• **To do**: When you reproduce the data, keep every word exactly as it stands and leave the pictures out.

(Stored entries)
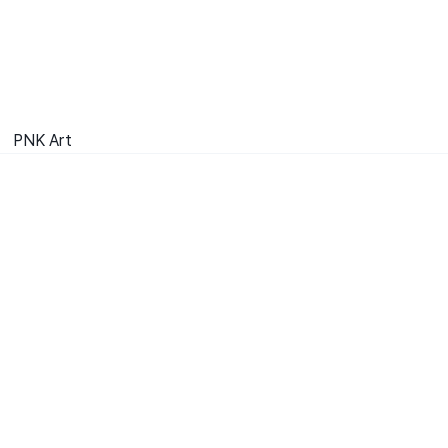
PNK Art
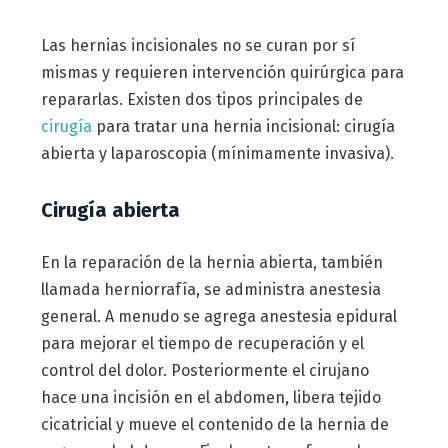
Las hernias incisionales no se curan por sí
mismas y requieren intervención quirúrgica para
repararlas. Existen dos tipos principales de
cirugía
para tratar una hernia incisional: cirugía
abierta y laparoscopia (mínimamente invasiva).
Cirugía abierta
En la reparación de la hernia abierta, también
llamada herniorrafía, se administra anestesia
general. A menudo se agrega anestesia epidural
para mejorar el tiempo de recuperación y el
control del dolor. Posteriormente el cirujano
hace una incisión en el abdomen, libera tejido
cicatricial y mueve el contenido de la hernia de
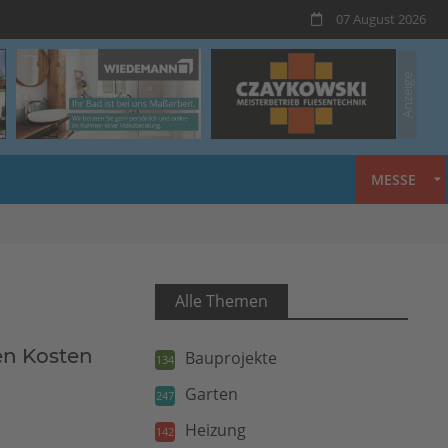
07 August 2026
MESSE
Alle Themen
en Kosten
Bauprojekte
134
Garten
247
Heizung
142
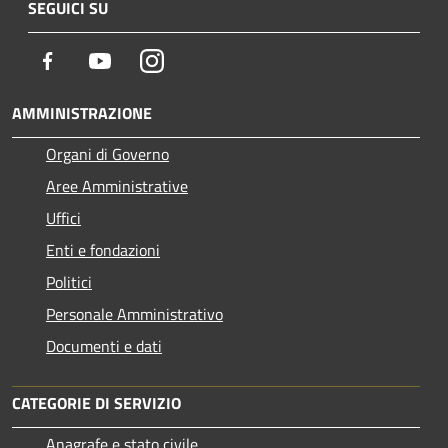
SEGUICI SU
Facebook
Youtube
Instagram
AMMINISTRAZIONE
Organi di Governo
Aree Amministrative
Uffici
Enti e fondazioni
Politici
Personale Amministrativo
Documenti e dati
CATEGORIE DI SERVIZIO
Anagrafe e stato civile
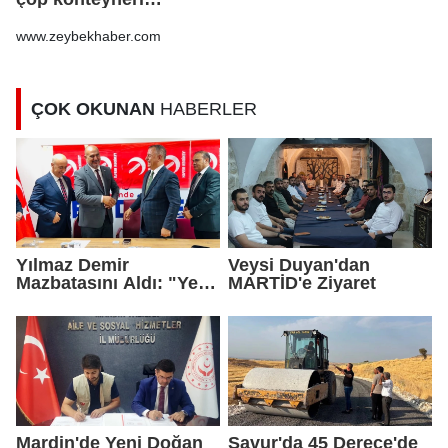
kazandırıldı
www.zeybekhaber.com
ÇOK OKUNAN
HABERLER
Yılmaz Demir
Veysi Duyan'dan
Mazbatasını Aldı: "Yeni
MARTİD'e Ziyaret
Gelmedik, Yeniden
Geldik"
Mardin'de Yeni Doğan
Savur'da 45 Derece'de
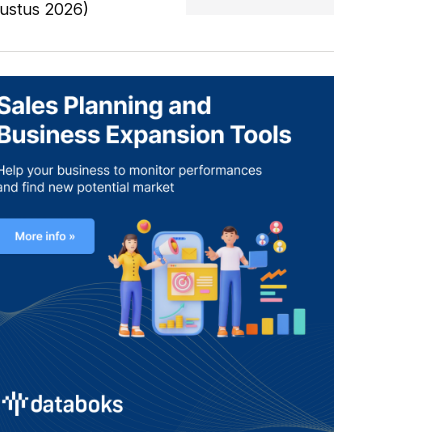
ustus 2026)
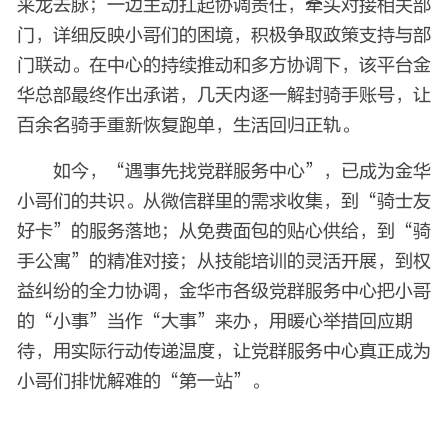
来龙去脉；一边主动扛起协调责任，牵头对接相关部
门，详细反映小哥们的困境，积极争取政策支持与部
门联动。在中心的持续推动和多方协调下，该平台金
华总部最终作出承诺，几天内逐一解封骑手账号，让
百余名骑手重新恢复跑单，生活回归正轨。
如今，“遇事先找党群服务中心”，已成为金华
小哥们的共识。从微信群里的需求收集，到“骑士友
好卡”的服务落地；从免费面包的贴心供给，到“骑
手公寓”的精准对接；从技能培训的灵活开展，到权
益纠纷的全力协调，金华市各级党群服务中心把小哥
的“小事”当作“大事”来办，用暖心举措回应期
待，用实际行动传递温度，让党群服务中心真正成为
小哥们排忧解难的“第一站”。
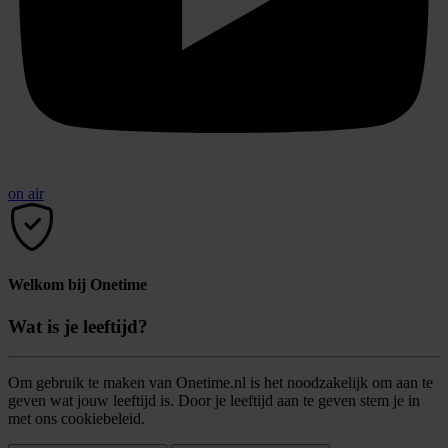
on air
Welkom bij Onetime
Wat is je leeftijd?
Om gebruik te maken van Onetime.nl is het noodzakelijk om aan te
geven wat jouw leeftijd is. Door je leeftijd aan te geven stem je in
met ons cookiebeleid.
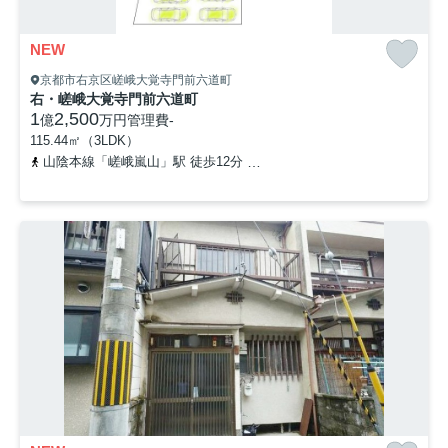
NEW
京都市右京区嵯峨大覚寺門前六道町
右・嵯峨大覚寺門前六道町
1
2,500
億
万円
管理費
-
115.44㎡（3LDK）
山陰本線「嵯峨嵐山」駅 徒歩12分
京福電気鉄道嵐山本線「鹿王院」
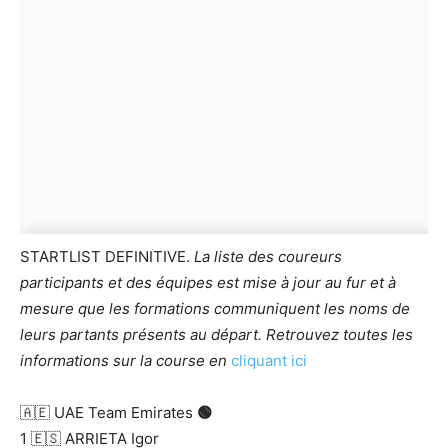
STARTLIST DEFINITIVE.
La liste des coureurs
participants et des équipes est mise à jour au fur et à
mesure que les formations communiquent les noms de
leurs partants présents au départ.
Retrouvez toutes les
informations sur la course en
cliquant ici
🇦🇪 UAE Team Emirates
🟢
1 🇪🇸 ARRIETA Igor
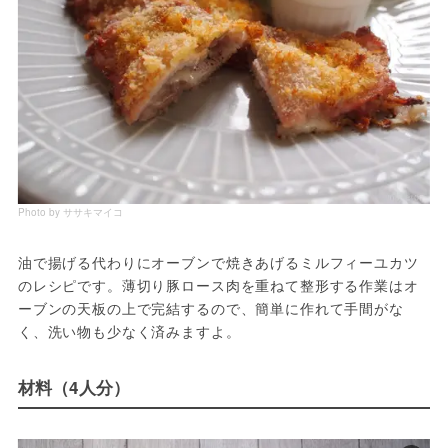
Photo by ササキマイコ
油で揚げる代わりにオーブンで焼きあげるミルフィーユカツ
のレシピです。薄切り豚ロース肉を重ねて整形する作業はオ
ーブンの天板の上で完結するので、簡単に作れて手間がな
く、洗い物も少なく済みますよ。
材料（4人分）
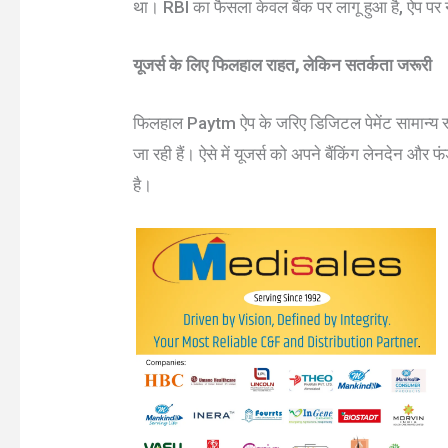
था। RBI का फैसला केवल बैंक पर लागू हुआ है, ऐप पर 
यूजर्स के लिए फिलहाल राहत, लेकिन सतर्कता जरूरी
फिलहाल Paytm ऐप के जरिए डिजिटल पेमेंट सामान्य रूप से
जा रही हैं। ऐसे में यूजर्स को अपने बैंकिंग लेनदेन औ
है।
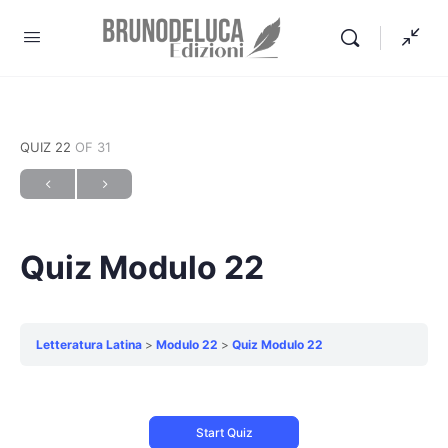
QUIZ 22
OF 31
Quiz Modulo 22
Letteratura Latina
Modulo 22
Quiz Modulo 22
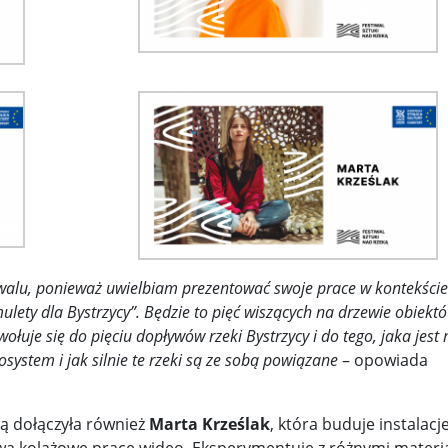
wijenko ...
100 tys. Holendrów zabroniło sobie uprawiania haza 
 l ...
Potężne trzęsienie ziemi u wybrzeży Rosji. Alarm n ...
 M ...
Dr Mirosław Oczkoś o rekonstrukcji rządu: Nie było ...
wni o ...
Znów niespokojnie w Azji. Tajlandia oskarża Kambod ..
h w Wa ...
stiwalu, ponieważ uwielbiam prezentować swoje prace w kontekście
lety dla Bystrzycy”. Będzie to pięć wiszących na drzewie obiekt
łuje się do pięciu dopływów rzeki Bystrzycy i do tego, jaka jest
osystem i jak silnie te rzeki są ze sobą powiązane
– opowiada
ką dołączyła również
Marta
Krześlak
, która buduje instalacj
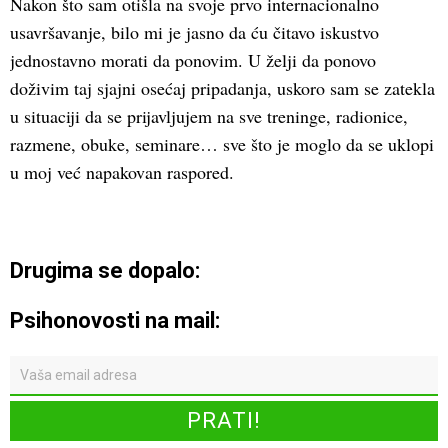
Nakon što sam otišla na svoje prvo internacionalno
usavršavanje, bilo mi je jasno da ću čitavo iskustvo
jednostavno morati da ponovim. U želji da ponovo
doživim taj sjajni osećaj pripadanja, uskoro sam se zatekla
u situaciji da se prijavljujem na sve treninge, radionice,
razmene, obuke, seminare… sve što je moglo da se uklopi
u moj već napakovan raspored.
Drugima se dopalo:
Psihonovosti na mail:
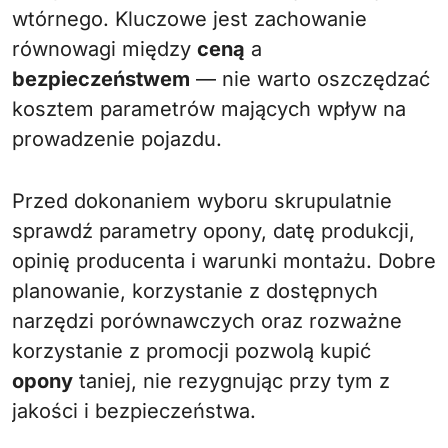
wtórnego. Kluczowe jest zachowanie
równowagi między
ceną
a
bezpieczeństwem
— nie warto oszczędzać
kosztem parametrów mających wpływ na
prowadzenie pojazdu.
Przed dokonaniem wyboru skrupulatnie
sprawdź parametry opony, datę produkcji,
opinię producenta i warunki montażu. Dobre
planowanie, korzystanie z dostępnych
narzędzi porównawczych oraz rozważne
korzystanie z promocji pozwolą kupić
opony
taniej, nie rezygnując przy tym z
jakości i bezpieczeństwa.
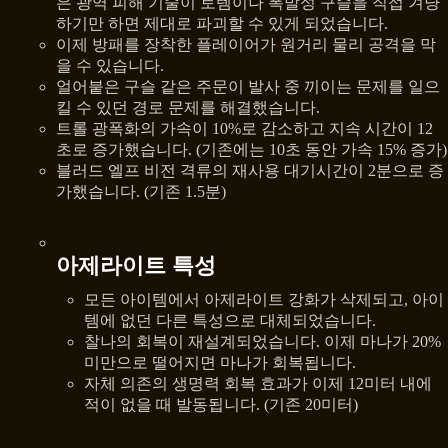
은 광역 피해 기술이 토템이나 폭발성 구슬을 직접 겨냥
하기만 하면 제대로 파괴할 수 있게 되었습니다.
이제 방패를 장착한 플레이어가 원거리 물리 공격을 막
을 수 있습니다.
얼어붙은 구슬 같은 주문이 발사 중 끼이는 문제를 일으
킬 수 있던 경로 문제를 해결했습니다.
트롤 광폭화의 가속이 10%로 감소하고 지속 시간이 12
초로 증가했습니다. (기존에는 10초 동안 가속 15% 증가)
블러드 엘프 비전 격류의 재사용 대기시간이 2분으로 증
가했습니다. (기존 1.5분)
아제라이트 특성
모든 아이템에서 아제라이트 강화가 삭제되고, 아이
템에 없던 다른 특성으로 대체되었습니다.
찰나의 회복이 재설계되었습니다. 이제 마나가 20%
미만으로 떨어지면 마나가 회복됩니다.
자체 의존의 생명력 회복 효과가 이제 12미터 내에
적이 없을 때 발동됩니다. (기존 20미터)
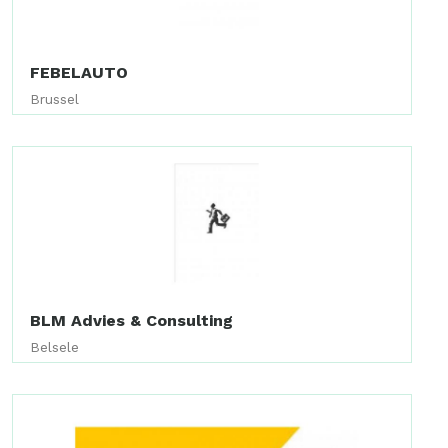
FEBELAUTO
Brussel
BLM Advies & Consulting
Belsele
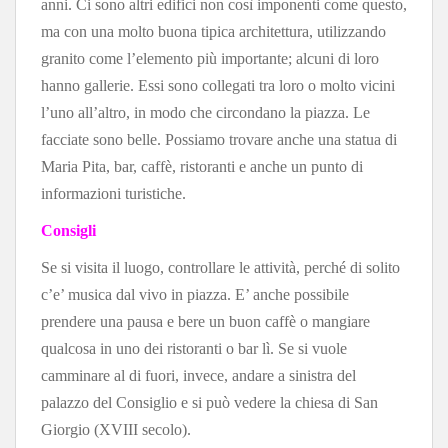
anni. Ci sono altri edifici non cos
ì
imponenti come questo,
ma con una molto buona tipica architettura, utilizzando
granito come l’elemento più importante; alcuni di loro
hanno gallerie. Essi sono collegati tra loro o molto vicini
l’uno all’altro, in modo che circondano la piazza. Le
facciate sono belle. Possiamo trovare anche una statua di
Maria Pita, bar, caffè, ristoranti e anche un punto di
informazioni turistiche.
Consigli
Se si visita il luogo, controllare le attività, perché di solito
c’e’ musica dal vivo in piazza.
E’ anche possibile
prendere una pausa e bere un buon caffè o mangiare
qualcosa in uno dei ristoranti o bar lì.
Se si vuole
camminare al di fuori, invece, andare a sinistra del
palazzo del Consiglio e si può vedere la chiesa di San
Giorgio (XVIII secolo).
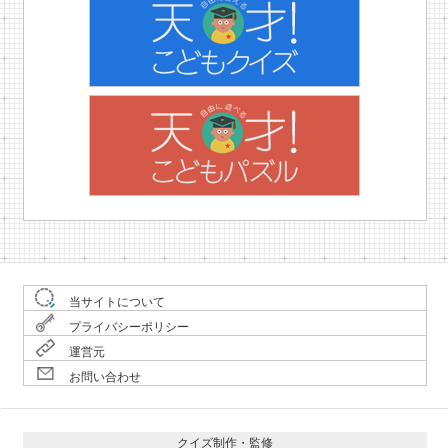
当サイトについて
プライバシーポリシー
運営元
お問い合わせ
クイズ制作・監修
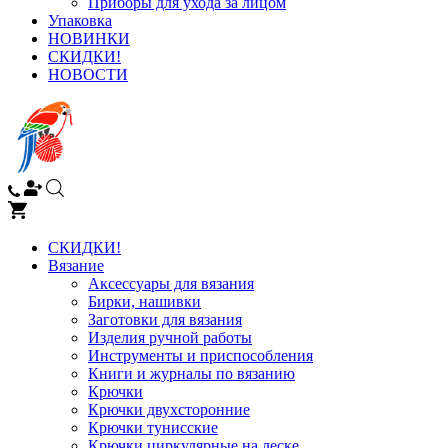
Приборы для ухода за лицом
Упаковка
НОВИНКИ
СКИДКИ!
НОВОСТИ
СКИДКИ!
Вязание
Аксессуары для вязания
Бирки, нашивки
Заготовки для вязания
Изделия ручной работы
Инструменты и приспособления
Книги и журналы по вязанию
Крючки
Крючки двухсторонние
Крючки тунисские
Крючки циркулярные на леске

• **Problem solution**:
PNK Art
Las hernias incisionales no se curan por sí
mismas y requieren intervención quirúrgica para
repararlas. Existen dos tipos principales de
cirugía
para tratar una hernia incisional: cirugía
abierta y laparoscopia (mínimamente invasiva).
Cirugía abierta
En la reparación de la hernia abierta, también
llamada herniorrafía, se administra anestesia
general. A menudo se agrega anestesia epidural
para mejorar el tiempo de recuperación y el
control del dolor. Posteriormente el cirujano
hace una incisión en el abdomen, libera tejido
cicatricial y mueve el contenido de la hernia de
07 August 2026
MESSE
Alle Themen
en Kosten
Bauprojekte
134
Garten
247
Heizung
142
SEGUICI SU
Facebook
Youtube
Instagram
AMMINISTRAZIONE
Organi di Governo
Aree Amministrative
Uffici
Enti e fondazioni
Politici
Personale Amministrativo
Documenti e dati
CATEGORIE DI SERVIZIO
Anagrafe e stato civile
kazandırıldı
www.zeybekhaber.com
ÇOK OKUNAN
HABERLER
Yılmaz Demir
Veysi Duyan'dan
Mazbatasını Aldı: "Yeni
MARTİD'e Ziyaret
Gelmedik, Yeniden
Geldik"
Mardin'de Yeni Doğan
Savur'da 45 Derece'de
ustus 2026)
来龙去脉；一边主动扛起协调责任，牵头对接相关部
门，详细反映小哥们的困境，积极争取政策支持与部
门联动。在中心的持续推动和多方协调下，该平台金
华总部最终作出承诺，几天内逐一解封骑手账号，让
百余名骑手重新恢复跑单，生活回归正轨。
如今，“遇事先找党群服务中心”，已成为金华
小哥们的共识。从微信群里的需求收集，到“骑士友
好卡”的服务落地；从免费面包的贴心供给，到“骑
手公寓”的精准对接；从技能培训的灵活开展，到权
益纠纷的全力协调，金华市各级党群服务中心把小哥
的“小事”当作“大事”来办，用暖心举措回应期
待，用实际行动传递温度，让党群服务中心真正成为
小哥们排忧解难的“第一站”。
on air
Welkom bij Onetime
Wat is je leeftijd?
Om gebruik te maken van Onetime.nl is het noodzakelijk om aan te
geven wat jouw leeftijd is. Door je leeftijd aan te geven stem je in
met ons cookiebeleid.
NEW
京都市右京区嵯峨大覚寺門前六道町
右・嵯峨大覚寺門前六道町
1
2,500
億
万円
管理費
-
115.44㎡（3LDK）
山陰本線「嵯峨嵐山」駅 徒歩12分
京福電気鉄道嵐山本線「鹿王院」
STARTLIST DEFINITIVE.
La liste des coureurs
participants et des équipes est mise à jour au fur et à
mesure que les formations communiquent les noms de
leurs partants présents au départ.
Retrouvez toutes les
informations sur la course en
cliquant ici
🇦🇪 UAE Team Emirates
🟢
1 🇪🇸 ARRIETA Igor
Photo by ササキマイコ
油で揚げる代わりにオーブンで焼きあげるミルフィーユカツ
のレシピです。薄切り豚ロース肉を重ねて整形する作業はオ
ーブンの天板の上で完結するので、簡単に作れて手間がな
く、洗い物も少なく済みますよ。
材料（4人分）
था। RBI का फैसला केवल बैंक पर लागू हुआ है, ऐप पर 
यूजर्स के लिए फिलहाल राहत, लेकिन सतर्कता जरूरी
फिलहाल Paytm ऐप के जरिए डिजिटल पेमेंट सामान्य रूप से
जा रही हैं। ऐसे में यूजर्स को अपने बैंकिंग लेनदेन औ
है।
QUIZ 22
OF 31
Quiz Modulo 22
Letteratura Latina
Modulo 22
Quiz Modulo 22
wijenko ...
100 tys. Holendrów zabroniło sobie uprawiania haza 
 l ...
Potężne trzęsienie ziemi u wybrzeży Rosji. Alarm n ...
 M ...
Dr Mirosław Oczkoś o rekonstrukcji rządu: Nie było ...
wni o ...
Znów niespokojnie w Azji. Tajlandia oskarża Kambod ..
h w Wa ...
stiwalu, ponieważ uwielbiam prezentować swoje prace w kontekście
lety dla Bystrzycy”. Będzie to pięć wiszących na drzewie obiekt
łuje się do pięciu dopływów rzeki Bystrzycy i do tego, jaka jest
osystem i jak silnie te rzeki są ze sobą powiązane
– opowiada
ką dołączyła również
Marta
Krześlak
, która buduje instalacj
Nakon što sam otišla na svoje prvo internacionalno
usavršavanje, bilo mi je jasno da ću čitavo iskustvo
jednostavno morati da ponovim. U želji da ponovo
doživim taj sjajni osećaj pripadanja, uskoro sam se zatekla
u situaciji da se prijavljujem na sve treninge, radionice,
razmene, obuke, seminare… sve što je moglo da se uklopi
u moj već napakovan raspored.
Drugima se dopalo:
Psihonovosti na mail:
wtórnego. Kluczowe jest zachowanie
równowagi między
ceną
a
bezpieczeństwem
— nie warto oszczędzać
kosztem parametrów mających wpływ na
prowadzenie pojazdu.
Przed dokonaniem wyboru skrupulatnie
sprawdź parametry opony, datę produkcji,
opinię producenta i warunki montażu. Dobre
planowanie, korzystanie z dostępnych
narzędzi porównawczych oraz rozważne
korzystanie z promocji pozwolą kupić
opony
taniej, nie rezygnując przy tym z
jakości i bezpieczeństwa.
은 광역 피해 기술이 토템이나 폭발성 구슬을 직접 겨냥
하기만 하면 제대로 파괴할 수 있게 되었습니다.
이제 방패를 장착한 플레이어가 원거리 물리 공격을 막
을 수 있습니다.
얼어붙은 구슬 같은 주문이 발사 중 끼이는 문제를 일으
킬 수 있던 경로 문제를 해결했습니다.
트롤 광폭화의 가속이 10%로 감소하고 지속 시간이 12
초로 증가했습니다. (기존에는 10초 동안 가속 15% 증가)
블러드 엘프 비전 격류의 재사용 대기시간이 2분으로 증
가했습니다. (기존 1.5분)
아제라이트 특성
모든 아이템에서 아제라이트 강화가 삭제되고, 아이
템에 없던 다른 특성으로 대체되었습니다.
찰나의 회복이 재설계되었습니다. 이제 마나가 20%
미만으로 떨어지면 마나가 회복됩니다.
자체 의존의 생명력 회복 효과가 이제 12미터 내에
적이 없을 때 발동됩니다. (기존 20미터)
FEBELAUTO
Brussel
BLM Advies & Consulting
Belsele
anni. Ci sono altri edifici non cos
ì
imponenti come questo,
ma con una molto buona tipica architettura, utilizzando
granito come l’elemento più importante; alcuni di loro
hanno gallerie. Essi sono collegati tra loro o molto vicini
l’uno all’altro, in modo che circondano la piazza. Le
facciate sono belle. Possiamo trovare anche una statua di
Maria Pita, bar, caffè, ristoranti e anche un punto di
informazioni turistiche.
Consigli
Se si visita il luogo, controllare le attività, perché di solito
c’e’ musica dal vivo in piazza.
E’ anche possibile
prendere una pausa e bere un buon caffè o mangiare
qualcosa in uno dei ristoranti o bar lì.
Se si vuole
camminare al di fuori, invece, andare a sinistra del
palazzo del Consiglio e si può vedere la chiesa di San
Giorgio (XVIII secolo).
当サイトについて
プライバシーポリシー
運営元
お問い合わせ
クイズ制作・監修
Приборы для ухода за лицом
Упаковка
НОВИНКИ
СКИДКИ!
НОВОСТИ
СКИДКИ!
Вязание
Аксессуары для вязания
Бирки, нашивки
Заготовки для вязания
Изделия ручной работы
Инструменты и приспособления
Книги и журналы по вязанию
Крючки
Крючки двухсторонние
Крючки тунисские
Крючки циркулярные на леске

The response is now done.